‘Conceptual Entrepreneur’ Martine Syms Will Bring Augmented Reality Storytelling to MoMA

This marks the first solo museum show in the US for the LA artist.

Martine Syms. Film still from Incense, Sweaters, and Ice, 2017. Courtesy the artist and Bridget Donahue, New York.

Conceptual artist Martine Syms is set to showcase her latest work, the featured-length film Incense, Sweaters, and Ice (2017), at the Museum of Modern Art this spring. On its own that would be ambitious enough, but the show promises to be an immersive installation of video, photography, and an artist-designed augmented reality app that allows viewers to interact with the work as well.

Incense, Sweaters, and Ice tells the story of three characters—Girl, her great-aunt Mrs. Queen Esther Bernetta White, and her new friend WB (“whiteboy”)—as they journey to Los Angeles from Mississippi.

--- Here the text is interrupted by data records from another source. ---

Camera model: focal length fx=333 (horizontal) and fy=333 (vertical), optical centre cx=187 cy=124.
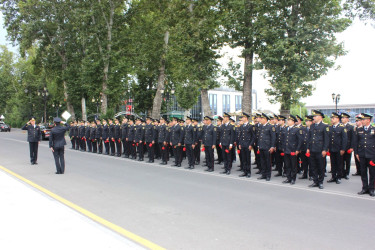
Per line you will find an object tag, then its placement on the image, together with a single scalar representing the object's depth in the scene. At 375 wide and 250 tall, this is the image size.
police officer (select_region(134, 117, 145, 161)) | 15.10
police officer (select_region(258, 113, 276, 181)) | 10.34
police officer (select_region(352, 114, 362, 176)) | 9.25
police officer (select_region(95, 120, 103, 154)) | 18.62
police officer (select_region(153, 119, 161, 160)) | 15.09
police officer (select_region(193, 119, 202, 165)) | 13.90
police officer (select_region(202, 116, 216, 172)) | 12.15
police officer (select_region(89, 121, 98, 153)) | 19.14
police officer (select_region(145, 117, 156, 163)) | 14.62
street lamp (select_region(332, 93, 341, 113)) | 36.38
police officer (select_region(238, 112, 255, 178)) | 10.95
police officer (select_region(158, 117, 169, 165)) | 13.91
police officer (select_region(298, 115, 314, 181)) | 10.34
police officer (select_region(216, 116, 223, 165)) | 13.57
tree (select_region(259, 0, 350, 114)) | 17.50
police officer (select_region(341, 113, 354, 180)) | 10.54
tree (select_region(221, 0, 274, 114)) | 18.72
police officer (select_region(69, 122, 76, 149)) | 21.91
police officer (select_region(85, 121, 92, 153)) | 19.66
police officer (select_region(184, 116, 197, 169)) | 12.80
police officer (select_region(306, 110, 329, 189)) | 9.06
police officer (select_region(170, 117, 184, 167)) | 13.22
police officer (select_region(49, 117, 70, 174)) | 11.07
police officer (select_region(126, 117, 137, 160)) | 15.80
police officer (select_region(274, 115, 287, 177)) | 11.27
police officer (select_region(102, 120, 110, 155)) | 18.03
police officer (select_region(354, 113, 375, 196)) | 8.08
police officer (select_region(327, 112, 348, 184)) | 10.19
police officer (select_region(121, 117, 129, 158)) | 16.52
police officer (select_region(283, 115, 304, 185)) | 9.73
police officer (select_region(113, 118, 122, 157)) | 17.20
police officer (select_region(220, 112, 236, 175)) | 11.59
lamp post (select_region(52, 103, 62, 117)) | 57.03
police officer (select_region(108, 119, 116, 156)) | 17.53
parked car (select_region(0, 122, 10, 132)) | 60.19
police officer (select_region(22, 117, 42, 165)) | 13.20
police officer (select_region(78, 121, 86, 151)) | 20.41
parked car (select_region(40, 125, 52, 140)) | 31.06
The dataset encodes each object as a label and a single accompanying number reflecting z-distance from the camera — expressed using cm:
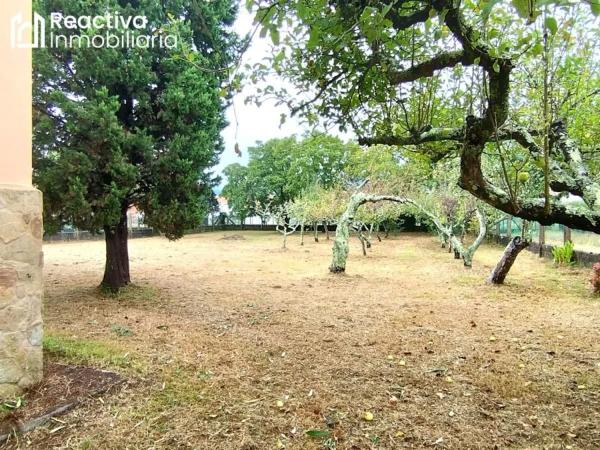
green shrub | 1003
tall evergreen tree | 554
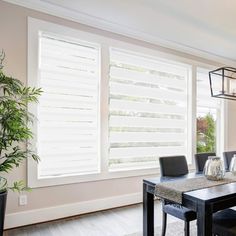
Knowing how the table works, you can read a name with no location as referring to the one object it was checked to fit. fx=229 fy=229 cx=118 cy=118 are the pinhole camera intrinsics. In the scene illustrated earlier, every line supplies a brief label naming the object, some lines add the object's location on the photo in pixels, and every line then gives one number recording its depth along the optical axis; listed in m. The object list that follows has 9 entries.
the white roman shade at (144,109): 3.67
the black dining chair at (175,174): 2.13
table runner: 1.83
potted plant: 2.36
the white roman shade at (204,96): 4.85
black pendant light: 2.33
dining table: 1.61
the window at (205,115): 4.86
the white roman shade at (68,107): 3.07
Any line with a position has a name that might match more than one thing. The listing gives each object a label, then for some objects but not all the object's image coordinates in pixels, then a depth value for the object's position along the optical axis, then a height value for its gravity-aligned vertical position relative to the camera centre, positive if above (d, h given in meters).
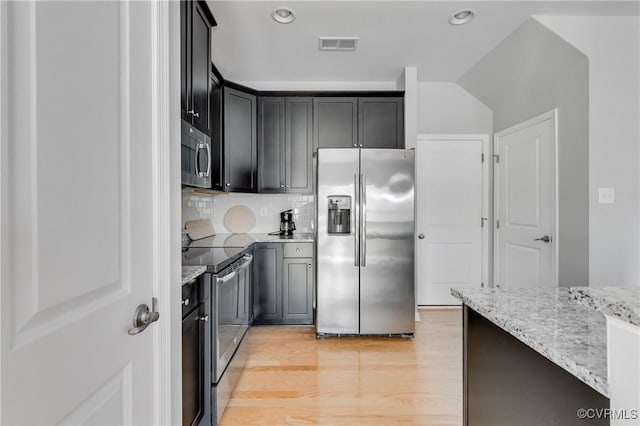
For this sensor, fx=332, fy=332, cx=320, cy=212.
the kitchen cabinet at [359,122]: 3.58 +0.97
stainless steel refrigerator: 2.98 -0.28
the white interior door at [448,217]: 3.92 -0.06
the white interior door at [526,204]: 2.91 +0.07
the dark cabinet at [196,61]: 1.83 +0.91
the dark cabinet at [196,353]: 1.44 -0.67
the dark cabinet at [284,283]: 3.30 -0.71
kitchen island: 0.73 -0.40
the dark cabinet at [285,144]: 3.61 +0.74
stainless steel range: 1.74 -0.63
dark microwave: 1.78 +0.32
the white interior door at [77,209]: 0.55 +0.01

Projects 106: Martine Syms,” the show’s title, is part of The Elaine Dannheiser Project Series—a program dedicated to exhibiting new and experimental art since 1971. Recent Projects Series artists include Neïl Beloufa, Thea Djordjadze, Nástio Mosquito, and Cinthia Marcelle.

Martine Syms. Film still from Incense, Sweaters, and Ice 2017. Courtesy the artist and Bridget Donahue, New York.

Martine Syms. Film still from Incense, Sweaters, and Ice, 2017. Courtesy the artist and Bridget Donahue, New York.

The Los-Angeles-based Syms, who coined the term “conceptual entrepreneur” for her own practice, makes work that explores notions of blackness, feminism, queer theory, and language— looking at various forms of popular media through the lens of American culture. Working in publishing, performance, and video, Syms’s work challenges narratives about race and identity in ways that are equally playful and politically engrossing.

 

Martine Syms. Film still from Incense, Sweaters, and Ice 2017. Courtesy the artist and Bridget Donahue, New York.

Martine Syms. Film still from Incense, Sweaters, and Ice, 2017. Courtesy the artist and Bridget Donahue, New York.

Syms has exhibited her work at the Hammer Museum, Studio Museum in Harlem, Museum of Contemporary Art in Los Angeles, The Green Gallery, and Artspace, as well as both the 2015 New Museum’s Triennial and the 2016 Berlin Biennale. She runs Dominica Publishing and is the author of Implications and Distinctions: Format, Content and Context in Contemporary Race Film (Future Plan and Program, 2011).

Projects 106: Martine Syms” is at the Museum of Modern Art, May 27 through July 16, 2017.